ESG is having a direct impact on how consumers and investors view a company’s brand.
6. Competitor activity
When advising clients, we recommend that they understand the competitive situation in their industry and geography concerning sustainability and other key ESG topics. It is crucial to understand what other players in the market are doing and how they are positioning themselves both internally and, more crucially, within the marketplace. ESG is having a direct impact on how consumers and investors view a company’s brand. Companies need to take these aspects into consideration when building their plan.
7. Data and Management Information
Finding a baseline for ESG performance and monitoring improvement against KPIs over time can be a challenge for many financial institutions. Banks are used to reporting a significant quantity of financial information to regulators (FINREP, COREP for example) and to auditors, but much of the required information for ESG is non-financial and has not been captured well (if at all) in the past.
Demonstrating reductions in carbon emissions is important and mapping out planned reductions across scope 1, 2 and 3 greenhouse gas emissions is key. As opposed to some other industries, most of a financial institution’s emissions will lie in scope 3 through their investments and loans (some estimates put this at over 90% of the total GHG emissions of a bank) and also their use of the cloud and professional services. So, without forgetting scope 1 and 2, and other operational emissions, financial institutions will have to put resources into working with their clients to obtain the information they need on financed emissions.
Improved brand perception is a key benefit that financial institutions notice when they have an ESG agenda in place.
8. Brand, Communications and Reporting
Improved brand perception is a key benefit that financial institutions notice when they have an ESG agenda in place and they can reap the rewards of better commercial opportunities, risk reduction and customer loyalty. However, the ambition of a financial institution needs to balance the benefits from brand uplift, cost efficiency, risk mitigation and greater revenue from being more ambitious on ESG matters versus the consequent internal costs and time involved of taking that more ambitious approach.

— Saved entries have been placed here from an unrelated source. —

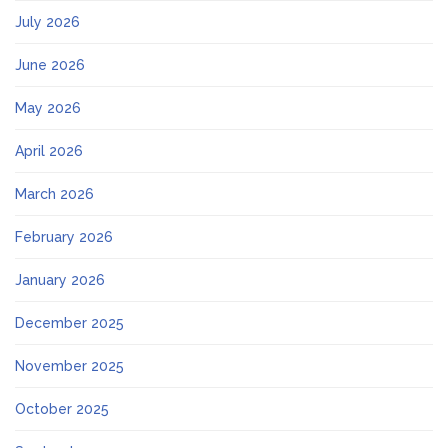
July 2026
June 2026
May 2026
April 2026
March 2026
February 2026
January 2026
December 2025
November 2025
October 2025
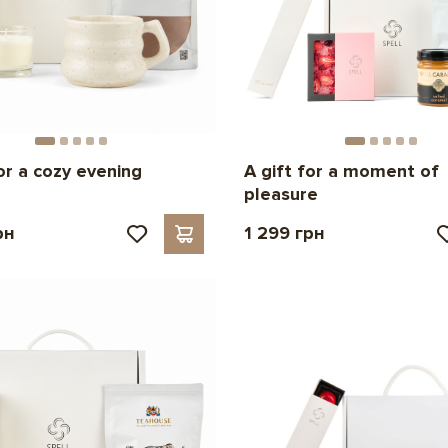
for a cozy evening
A gift for a moment of
pleasure
рн
1 299 грн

Many global banks are already issuing sustainability statements and reports (some for several years now), and smaller institutions will need to step up and emulate that level of reporting if they want to be taken seriously. One issue in reporting on ESG is that there are many different frameworks (TCFD, GRI, and SASB) and banks need to work out which one, or a mix, is best suited to them.
An ESG programme is transversal across the business, bringing in many of the key departments and relying on good co-ordination between people and activities.
As you can see from the above eight areas, an ESG programme is transversal across the business, bringing in many of the key departments and relying on good co-ordination between people and activities.
Depending on the size and business focus of a financial institution, at some point you will need a strong programme office (transformation office) to organise and run the changes. Luckily, many financial institutions have project management offices and change management teams that can take over some of this responsibility.